21 C.M.A. 442 | United States Court of Military Appeals | 1972
Lead Opinion
Opinion of the Court
On pleas of guilty the appellant stands convicted of possessing, selling, and transferring lysergic acid diethy-lamide (LSD). He now challenges the adequacy of the military judge’s inquiry into the factual basis for his guilty pleas, as required by United States v Care, 18 USCMA 535, 40 CMR 247 (1969).
Under Care, the military judge must explain to an accused every element of the offenses charged, question him about his actions and intent, and advise him of the rights a guilty plea waives.
Before accepting the appellant’s pleas in this case the military judge read aloud each specification in its entirety. The judge then recited the elements constituting these offenses. Terry assured the judge that he understood the meaning of the specifications and the elements. These responses satisfied the judge that no further development of the facts was needed to identify the plea with the offenses charged. He accepted the proffered guilty plea.
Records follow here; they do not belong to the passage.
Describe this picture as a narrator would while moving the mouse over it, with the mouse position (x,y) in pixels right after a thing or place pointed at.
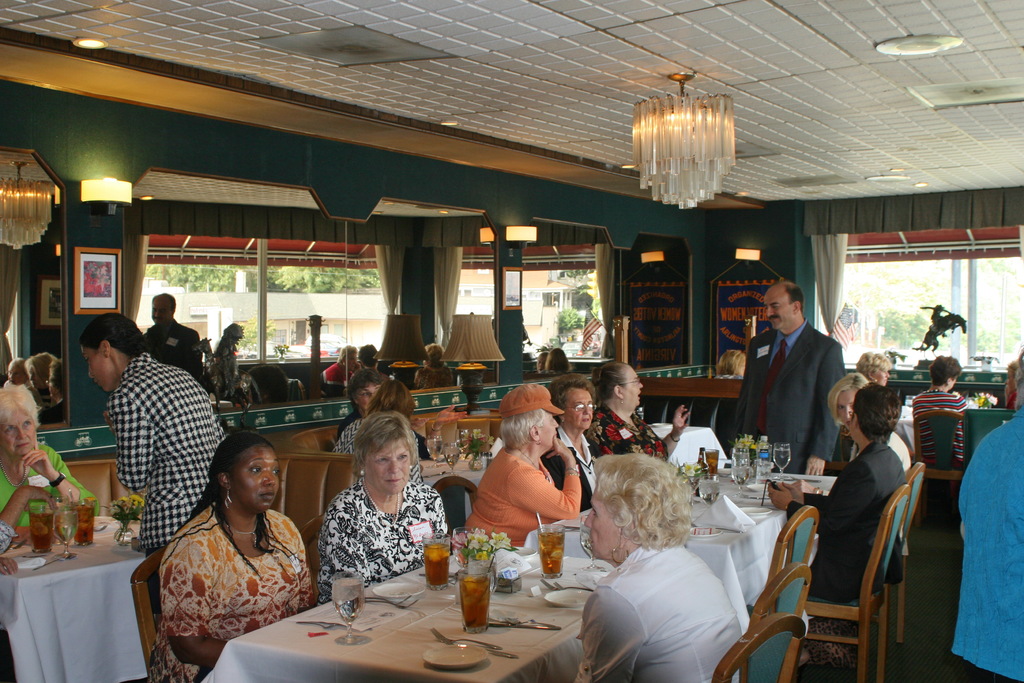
Here we can see few persons (505,511) are sitting on the chairs (466,485). There are tablecloths (353,652), glasses (353,639), flower vases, spoons (578,587), plates (455,650), bottles (763,472), and bowls (563,593). There are few persons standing on the floor (903,680). Here we can see glasses (1012,283), curtains (835,270), flags (749,294), lights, lamp (487,347), and frames (106,252). From the glasses (277,303) we can see trees (298,268) and a building (330,295). Here we can see ceiling (778,185).
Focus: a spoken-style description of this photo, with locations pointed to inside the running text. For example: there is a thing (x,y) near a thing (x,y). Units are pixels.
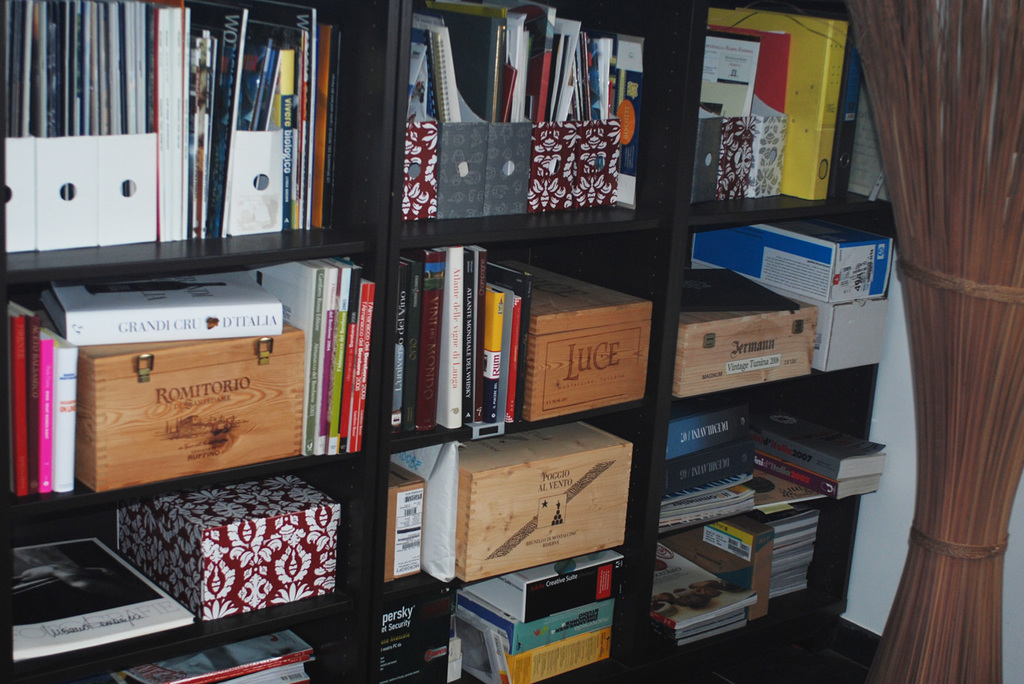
In this image there is a shelf (423,238) and in the shelf (326,239) there are books (175,213), boxes (540,481). On the right side (977,234) there is an object (992,406) which is brown in colour.
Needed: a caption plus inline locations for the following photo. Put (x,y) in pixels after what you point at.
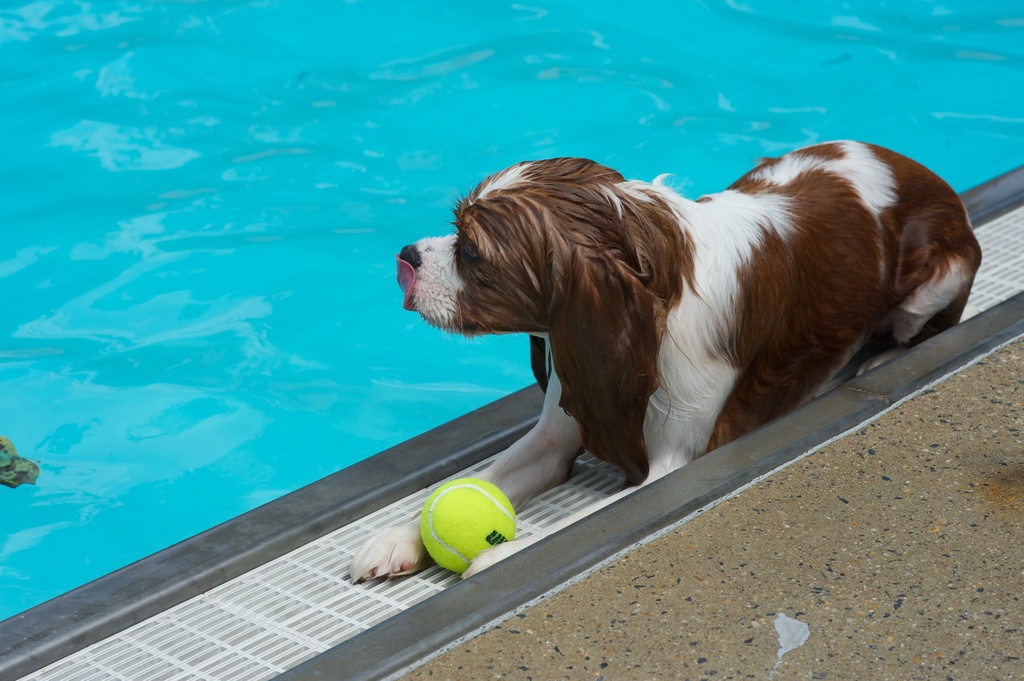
In the foreground of this image (684,301), there is a dog (708,276), a ball (499,532) and the floor (800,582). At the top (421,187), there is swimming pool water (288,129).
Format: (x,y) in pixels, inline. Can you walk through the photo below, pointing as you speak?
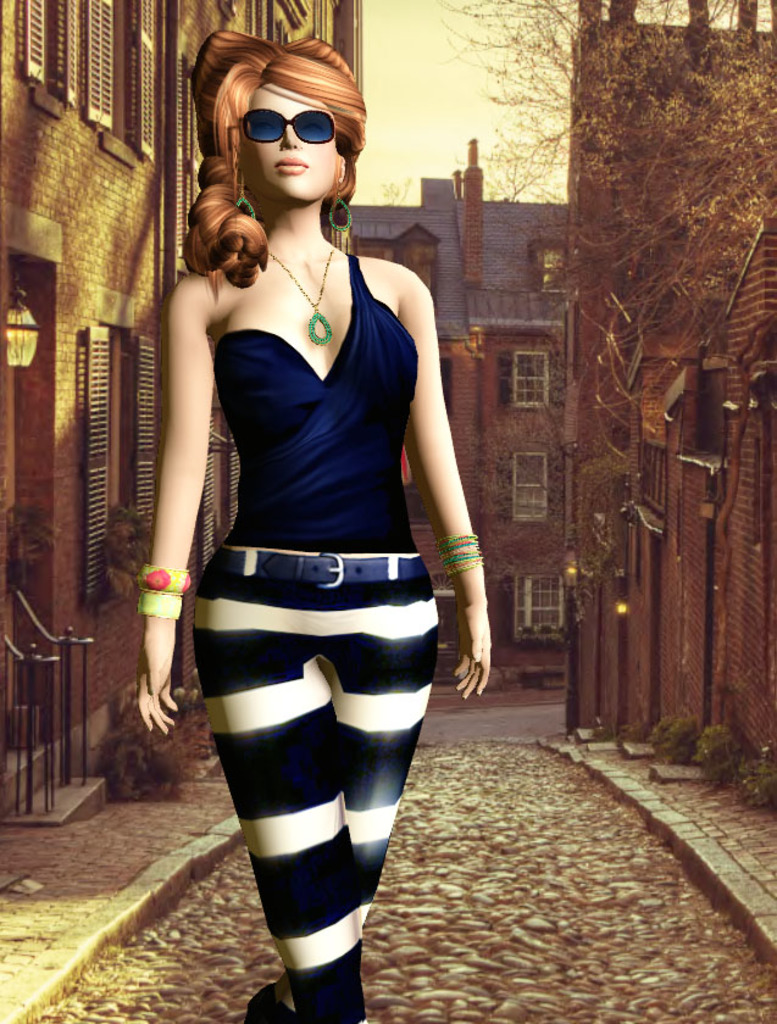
In this picture there is a cartoon image (255,569) of a girl (338,491) wearing blue color top (366,414), standing on the cobble stones (224,945). Behind there a building (59,426) with some windows (118,392). On the right side (634,168) there are some tree (622,244).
We have declared that Care has the same providency inquiry objectives as do McCarthy v United States, 394 US 459, 22 L Ed 2d 418, 89 S Ct 1166 (1969), and Boykin v Alabama, 395 US 238, 23 L Ed 2d 274, 89 S Ct 1709 (1969). See United States v Burton, supra. Following these authorities, we announced the Care rule for courts-martial convened thirty days after the date of that decision. A part of the Care requirement is that the military judge in a guilty plea case must personally question an accused to develop information showing what the latter did or did not do and what he intended, where intent is pertinent. The aim is to make clear the basis for the military judge’s determination that admitted acts or omissions constitute the offenses charged. Neither defense counsel’s assurances nor general questions phrased to elicit only conclusions are enough to establish a factual basis for the plea.
In Wimberly, supra, we held the Care standards were met because the military judge employed an interrogation technique that related Wimberly personally to the criminal act charged. Following the exchange in that case, Wimberly admitted to the military judge that the elements the judge had itemized “accurately described” what he did. A stipulation of fact reinforced the showing in the Wimberly record that the murder to which Wim-berly pleaded guilty was the same one with which he was charged.
We do not have the same assurance in this case. The record reveals nothing inore than a recital of the elements of the offenses charged, followed by Terry’s affirmative reply to the military judge’s conclusion, “You are pleading guilty because you are, in fact, guilty?” Colloquies of this nature have never satisfied the demands of Care, for they fail to furnish a satisfactory factual development. Unlike Wimberly, this record contains no evidence of what happened beyond the accused’s responses.
Kilgore and Burton, supra, are also distinguishable. In the former, the military judge closely questioned Kil-gore on his participation in the action •that constituted the offense charged. Since the military judge had explained “ ‘every technical element’ ” of the offenses, this Court agreed that the demands of Care were met. Kilgore, supra, at page 36.
In Burton, supra, the assigned error was that the judge failed to describe the rights a guilty plea waives. Again, this Court found the military judge’s advice and questions adequate because we considered the asserted defects as being ones of technique and phraseology rather than substance.
Article III court decisions the Government cites do not convince us this inquiry was adequate. Some involve collateral attacks, where the burden of showing grounds for adequate relief rests on the petitioner.
The Care opinion gave notice that questions in the future asking whether the accused realized a guilty plea admits “ ‘every element charged and every act or omission alleged’ ” (Id., at page 541) would not satisfy the new requirements. When we described the inquiry in Wimberly as “marginal,” we did not intend to approve a judge’s doing no more than to read the specifications to an accused and to ask if they described what he did. Since the inquiry in this case is deficient in its development of the factual basis for the plea, we reverse the decision of the United States Navy Court of Military Review and return the record of trial to the Judge Advocate General of the Navy. A rehearing may be ordered.
Terry was advised that he had the right to a trial of the facts and that his plea waived specified rights.
Kress v United States, 411 F2d 16 (CA 8th Cir) (1969); United States ex rel Ferguson v Deegan, 323 F Supp 42 (SD NY) (1971).
United States ex rel Ferguson v Deegan, supra.
Biggs v United States, 318 F Supp 212 (ND Fla) (1970).
United States v Rawlins, 440 F2d 1043 (CA 8th Cir) (1971).
Dissenting Opinion
(dissenting) :
In my opinion, the trial judge’s enumeration of each factual allegation in each of the two specifications and the accused’s personal acknowledgment that he understood each allegation, together with his final statement that he was pleading guilty because he was “in fact, guilty,” were sufficient to satisfy the requirements of Care. I would, therefore, affirm the decision of the Court of Military Review.